The Daido Moriyama of the late 1970s discovered in the work of Nicéphore Niépce “What photography was.” Taking into consideration the changes he went through in the 1980s, his farewell letter to that decade, during which he came under the influence of Niépce and “light and shadow,” was 1990’s Lettre a St. Lou. In light of characteristics a) and b) above, one can only conclude that Moriyama’s photography (not Moriyama himself) is once again referencing photography’s past. As I argued in my first column on Taiji Matsue, digital photography is not photography that imitates analog photography using digital technology, but photography that frankly does not belong to the conceptual frame analog = Modern. As such, digital photography occasionally takes on a quality that enables it to bring back into existence the state of photography at around the time of the emergence of this frame. To put it another way, as well as being tied to the true character of the earliest photography devoid of this Modern frame (pre-establishment), it tends to recreate the very emergence of this frame based on current awareness, including knowledge of digital technology (post-establishment). In this sense, Daido Moriyama’s digital photography also appears to recreate the past. It may sound strange, but in fact “collage” is the essence of photography, visible – with different shades of meaning, of course – in the work of both Stieglitz and Evans. Let us consider Stieglitz’s “The Key Set.” (2) The disillusionment with Pictorialism and the shift to “snapshots” that capture sober everyday life as it is, the breakaway from faded color brought about by the control of Autochrome to black and white “chiaroscuro,” and composition as collage… Here we can detect as is the characteristics of Moriyama’s digital photography.


Alfred Stieglitz – Katherine Stieglitz (ca.1910)
An Autochrome adjusted so that the colors appear pictorially faded. As the name suggests, Autochrome was an automatic process, as is color photography today, and for this reason the original colors are more vivid and balanced.


Alfred Stieglitz – The Steerage (1907)
A snapshot that foreshadows the establishment of Stieglitz’s own philosophy of photography as well as the collage-like composition he would discover and whose significance he would appreciate later.


Alfred Stieglitz – Fountain, photograph of the readymade by Marcel Duchamp (1917). Courtesy Succession Marcel Duchamp, Villiers-sous-Grez, France. © 2006 Marcel Duchamp / Artists Rights Society (ARS), New York / ADAGP, Paris / Succession Marcel Duchamp
Duchamp’s Fountain placed on a pedestal and photographed together with Marsden Hartley’s painting The Warriors.

In addition to the above, in A Snapshot, Paris (1911) one can see a bold division of the picture plane, while in 291 – Picasso-Braque Exhibition (1915) Stieglitz has created a collage by combining different subject matter, including collages by Picasso and Braque, both of which rest on a shelf, an African sculpture, a wasps’ nest and a brass bowl. Note that neither of these photographs depicts the works as they originally appeared in the exhibitions concerned. (3)

“Collages” of signboards, wording, and so on also appear frequently in the work of Walker Evans, who loathed Stieglitz, which is at odds with his popular image as a producer of pure, unadorned documentary photographs.


Walker Evans – Gas Station, Reedsville, West Virginia (1935)
An example of a photograph in which the framing alone gives rise to a fine layered collage.


Walker Evans – New Orleans street corner, Louisiana (1936)

Might it be that Moriyama’s photography is returning to the “collage” of straight photography just as it once returned to Niépce’s “light and shadow”? I think one could say this is the case. At the same time, however, he is adding even stronger contrast and adjusting the colors digitally. (To be continued)
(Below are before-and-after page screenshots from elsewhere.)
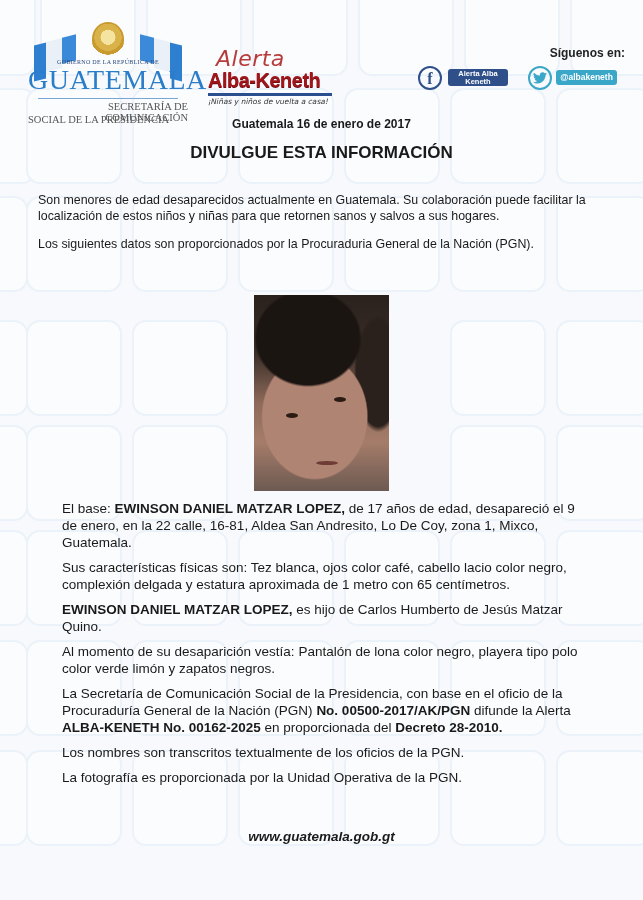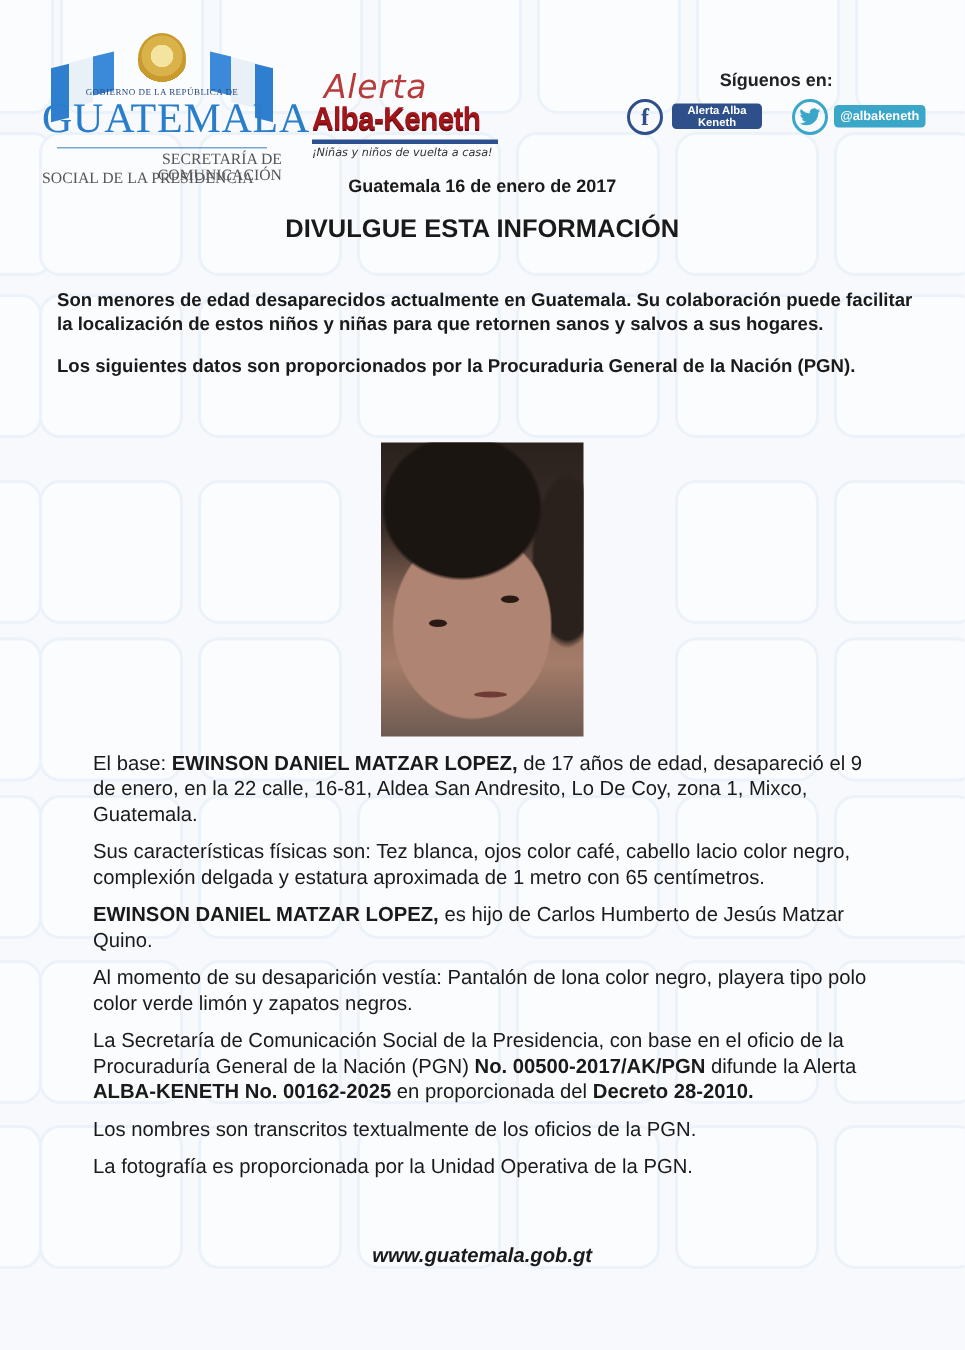--- a/index.html
+++ b/index.html
@@ -37,31 +37,31 @@
 
   
   .ak-logo { left:206px; top:48px; width:130px; height:64px; }
   .ak-alerta { position:absolute; left:10px; top:-2px; font-family:"DejaVu Sans", sans-serif; font-style:italic; font-size:22px; color:#b73b3b; font-weight:normal; letter-spacing:0.5px; }
   .ak-name { position:absolute; left:2px; top:20px; font-family:"Liberation Sans", sans-serif; font-weight:bold; font-size:21px; color:#a0161a; transform:scaleX(0.95); transform-origin:left; letter-spacing:-0.5px; text-shadow:0 1px 0 #6d0c0f; }
   .ak-bar { position:absolute; left:2px; top:45px; width:124px; height:3px; background:#2c4f8f; }
   .ak-tag { position:absolute; left:2px; top:49px; font-family:"DejaVu Sans", sans-serif; font-style:italic; font-size:7.5px; color:#333; }
 
   
   .social { left:410px; top:42px; width:215px; height:55px; }
-  .social-title { position:absolute; left:0; width:215px; top:4px; text-align:center; font-weight:bold; font-size:12px; color:#222; }
+  .social-title { position:absolute; left:0; width:215px; top:4px; text-align:right; font-weight:bold; font-size:12px; color:#222; }
   .fb-icon { position:absolute; left:8px; top:24px; width:20px; height:20px; border:2px solid #2f4f8a; border-radius:50%; color:#2f4f8a; font-weight:bold; font-size:16px; text-align:center; line-height:21px; font-family:"Liberation Serif", serif; }
   .fb-label { position:absolute; left:38px; top:27px; width:60px; height:17px; background:#2f4f8a; border-radius:3px; color:#fff; font-weight:bold; font-size:7.5px; line-height:8px; text-align:center; padding-top:1px; box-sizing:border-box; }
   .tw-icon { position:absolute; left:118px; top:24px; width:20px; height:20px; border:2px solid #3aa6c8; border-radius:50%; }
   .tw-icon svg { position:absolute; left:3px; top:4px; }
   .tw-label { position:absolute; left:146px; top:28px; width:61px; height:15px; background:#3aa6c8; border-radius:3px; color:#fff; font-weight:bold; font-size:8.5px; line-height:15px; text-align:center; }
 
   .date { left:0; top:117px; width:643px; text-align:center; font-weight:bold; font-size:12px; }
   .urgent { left:0; top:143px; width:643px; text-align:center; font-weight:bold; font-size:17px; line-height:20px; }
 
-  .intro { left:38px; top:192px; width:575px; font-weight:bold; font-size:12.4px; line-height:16px; }
+  .intro { left:38px; top:192px; width:575px; font-weight:normal; font-size:12.4px; line-height:16px; }
   .intro p { margin:0 0 12px 0; }
 
   .photo { left:254px; top:295px; width:135px; height:196px; overflow:hidden;
     background:
       radial-gradient(ellipse 40% 25% at 40% 22%, #1b1512 0 95%, transparent 100%),
       radial-gradient(ellipse 55% 45% at 45% 62%, #b08472 0 70%, transparent 72%),
       radial-gradient(ellipse 18% 30% at 92% 40%, #2a201c 0 90%, transparent 100%),
       linear-gradient(180deg, #2a211d 0%, #3b2e28 30%, #8d6a5a 55%, #a57c69 75%, #6d5a52 100%);
   }
   .photo .eye1 { position:absolute; left:32px; top:118px; width:12px; height:5px; border-radius:50%; background:#2a1a14; }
  1. That his reunion with Takuma Nakahira following Nakahira’s recovery from amnesia had a large part to play in this breakaway is clear from the fact that the “memories” of Moriyama’s photography around the period 2006-08 point to Nakahira’s work from the 1980s. For further information see Minoru Shimizu, “To Hawaii/From Hawaii” in Hibi Kore Shashin, Gendaishicho Shinsha, 2009.

  2. Sarah Greenough The Key Set – Volume I & II: The Alfred Stieglitz Collection of Photographs, (New York: Harry N. Abrams, 2002).

  3. See The Key Set – Volume I, p. LV, Note 115.